# [Problem statement]
The lines to copy from the data below are those that hold the string "SOLUTIONS".

# [Items from a data source]

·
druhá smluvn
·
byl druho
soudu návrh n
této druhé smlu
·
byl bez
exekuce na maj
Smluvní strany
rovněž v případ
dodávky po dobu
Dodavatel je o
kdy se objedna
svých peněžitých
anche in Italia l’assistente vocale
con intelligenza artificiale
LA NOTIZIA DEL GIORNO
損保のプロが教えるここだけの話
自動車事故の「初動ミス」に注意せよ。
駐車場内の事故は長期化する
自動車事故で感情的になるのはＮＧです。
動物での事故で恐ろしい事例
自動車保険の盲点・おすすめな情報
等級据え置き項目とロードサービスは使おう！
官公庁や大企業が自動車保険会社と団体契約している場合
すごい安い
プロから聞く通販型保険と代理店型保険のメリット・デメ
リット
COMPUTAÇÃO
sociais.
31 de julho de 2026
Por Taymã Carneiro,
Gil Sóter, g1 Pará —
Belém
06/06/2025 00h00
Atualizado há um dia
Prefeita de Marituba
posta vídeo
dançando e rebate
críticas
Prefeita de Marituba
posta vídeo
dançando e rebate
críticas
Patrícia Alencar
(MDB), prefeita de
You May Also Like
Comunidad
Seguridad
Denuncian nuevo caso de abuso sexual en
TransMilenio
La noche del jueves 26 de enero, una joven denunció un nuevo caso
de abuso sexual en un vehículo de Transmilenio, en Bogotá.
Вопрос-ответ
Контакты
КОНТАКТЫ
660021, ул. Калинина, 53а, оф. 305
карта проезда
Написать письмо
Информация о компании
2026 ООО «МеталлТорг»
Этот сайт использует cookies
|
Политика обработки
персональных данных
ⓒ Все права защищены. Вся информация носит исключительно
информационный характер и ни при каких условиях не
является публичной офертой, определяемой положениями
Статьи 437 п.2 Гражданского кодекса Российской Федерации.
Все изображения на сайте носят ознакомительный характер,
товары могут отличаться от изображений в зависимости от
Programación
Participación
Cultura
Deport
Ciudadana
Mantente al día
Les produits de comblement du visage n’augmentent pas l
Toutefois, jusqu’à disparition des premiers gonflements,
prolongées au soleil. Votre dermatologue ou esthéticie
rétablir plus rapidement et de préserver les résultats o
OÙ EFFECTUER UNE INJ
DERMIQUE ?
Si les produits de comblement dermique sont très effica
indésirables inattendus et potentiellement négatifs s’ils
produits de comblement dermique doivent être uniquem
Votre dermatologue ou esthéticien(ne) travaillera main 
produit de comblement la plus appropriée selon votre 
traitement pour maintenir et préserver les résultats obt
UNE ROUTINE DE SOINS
...
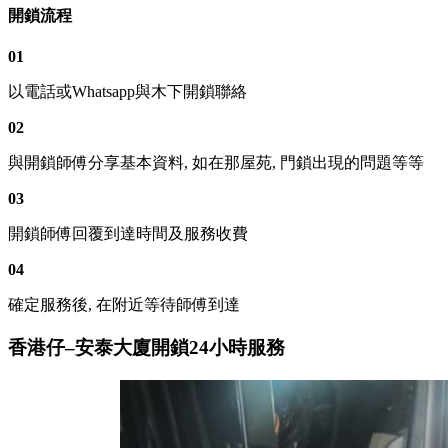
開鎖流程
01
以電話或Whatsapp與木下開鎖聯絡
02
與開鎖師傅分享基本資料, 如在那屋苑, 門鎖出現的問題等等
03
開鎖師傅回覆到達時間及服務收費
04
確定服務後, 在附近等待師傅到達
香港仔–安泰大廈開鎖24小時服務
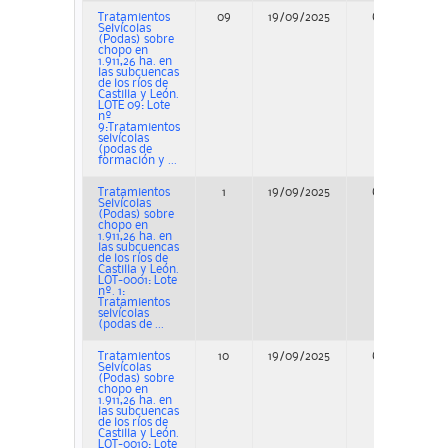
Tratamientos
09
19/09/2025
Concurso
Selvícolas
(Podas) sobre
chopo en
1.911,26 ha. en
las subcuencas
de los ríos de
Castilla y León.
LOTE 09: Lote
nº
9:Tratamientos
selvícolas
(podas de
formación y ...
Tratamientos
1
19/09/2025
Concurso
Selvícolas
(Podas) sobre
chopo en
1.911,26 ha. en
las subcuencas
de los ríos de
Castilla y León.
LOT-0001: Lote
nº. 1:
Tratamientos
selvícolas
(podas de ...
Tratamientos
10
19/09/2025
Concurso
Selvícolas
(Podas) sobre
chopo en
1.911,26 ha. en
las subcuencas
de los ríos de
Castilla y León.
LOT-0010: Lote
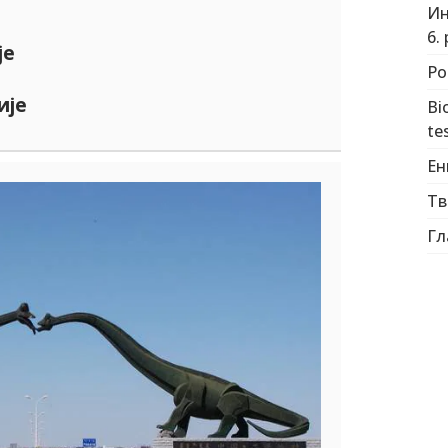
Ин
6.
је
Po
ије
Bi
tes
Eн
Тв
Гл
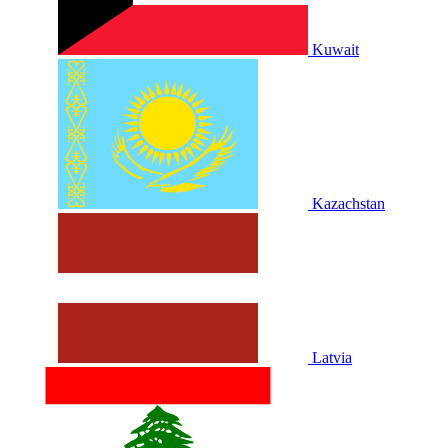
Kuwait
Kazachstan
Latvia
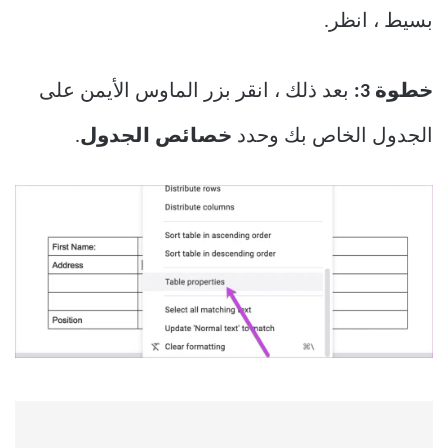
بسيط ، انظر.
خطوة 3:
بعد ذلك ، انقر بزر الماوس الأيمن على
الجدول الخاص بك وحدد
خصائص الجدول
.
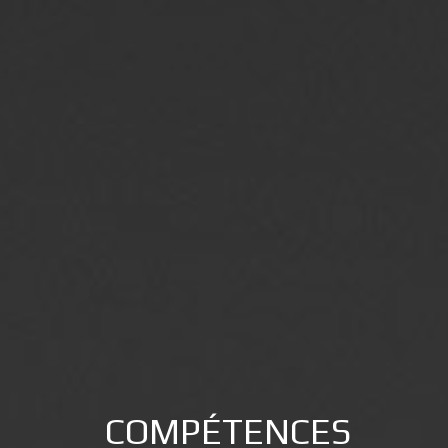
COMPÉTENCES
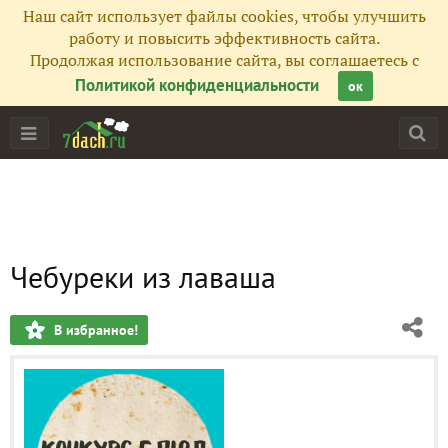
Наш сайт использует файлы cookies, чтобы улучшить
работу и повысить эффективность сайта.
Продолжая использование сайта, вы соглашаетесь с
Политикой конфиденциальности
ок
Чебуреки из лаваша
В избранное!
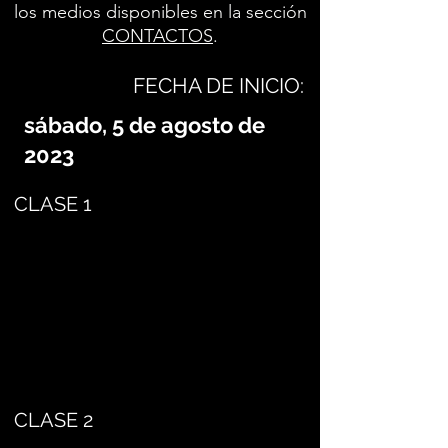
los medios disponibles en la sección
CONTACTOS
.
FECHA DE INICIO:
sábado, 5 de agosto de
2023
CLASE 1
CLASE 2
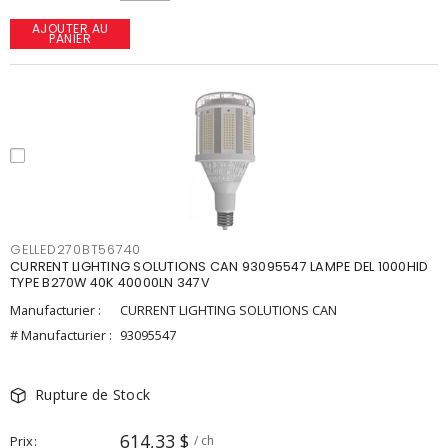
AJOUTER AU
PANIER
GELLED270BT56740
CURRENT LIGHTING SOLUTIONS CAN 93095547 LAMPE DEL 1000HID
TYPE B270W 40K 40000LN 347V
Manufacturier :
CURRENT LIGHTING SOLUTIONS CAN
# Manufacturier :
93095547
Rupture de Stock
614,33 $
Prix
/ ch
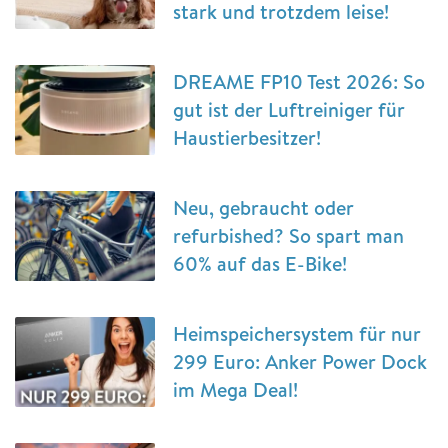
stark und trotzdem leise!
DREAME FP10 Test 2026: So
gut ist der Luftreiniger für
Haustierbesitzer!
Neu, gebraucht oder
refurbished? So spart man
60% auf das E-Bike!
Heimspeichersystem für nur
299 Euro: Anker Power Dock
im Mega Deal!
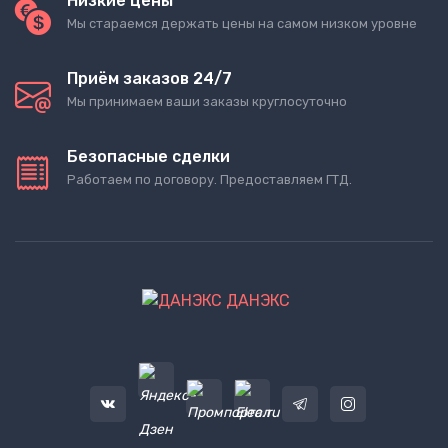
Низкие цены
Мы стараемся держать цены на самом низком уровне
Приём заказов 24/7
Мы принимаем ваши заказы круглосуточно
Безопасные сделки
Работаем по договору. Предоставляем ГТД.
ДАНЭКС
* * *
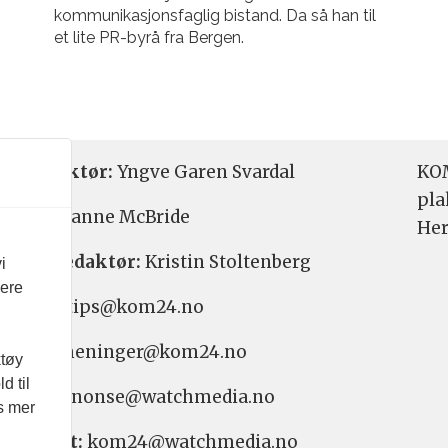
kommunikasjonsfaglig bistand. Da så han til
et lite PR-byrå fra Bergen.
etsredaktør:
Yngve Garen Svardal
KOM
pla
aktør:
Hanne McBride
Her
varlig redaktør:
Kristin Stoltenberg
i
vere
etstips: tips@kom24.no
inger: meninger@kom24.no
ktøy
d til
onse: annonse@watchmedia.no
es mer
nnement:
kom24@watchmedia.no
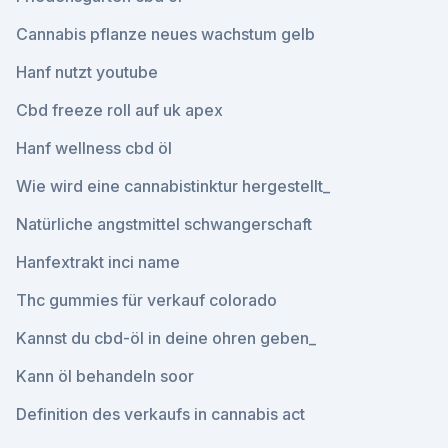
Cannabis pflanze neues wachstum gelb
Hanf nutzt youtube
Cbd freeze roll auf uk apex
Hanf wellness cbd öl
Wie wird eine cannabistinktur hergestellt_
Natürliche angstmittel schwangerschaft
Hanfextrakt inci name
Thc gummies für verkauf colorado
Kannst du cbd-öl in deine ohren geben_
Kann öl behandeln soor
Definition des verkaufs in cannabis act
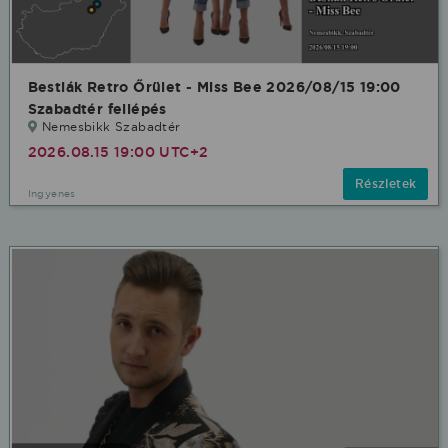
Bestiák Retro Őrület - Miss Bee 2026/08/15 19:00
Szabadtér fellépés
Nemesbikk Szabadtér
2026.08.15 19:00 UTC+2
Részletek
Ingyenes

# [Answer to this exercise]
CURRENT LIGHTING SOLUTIONS CAN 93095547 LAMPE DEL 1000HID
CURRENT LIGHTING SOLUTIONS CAN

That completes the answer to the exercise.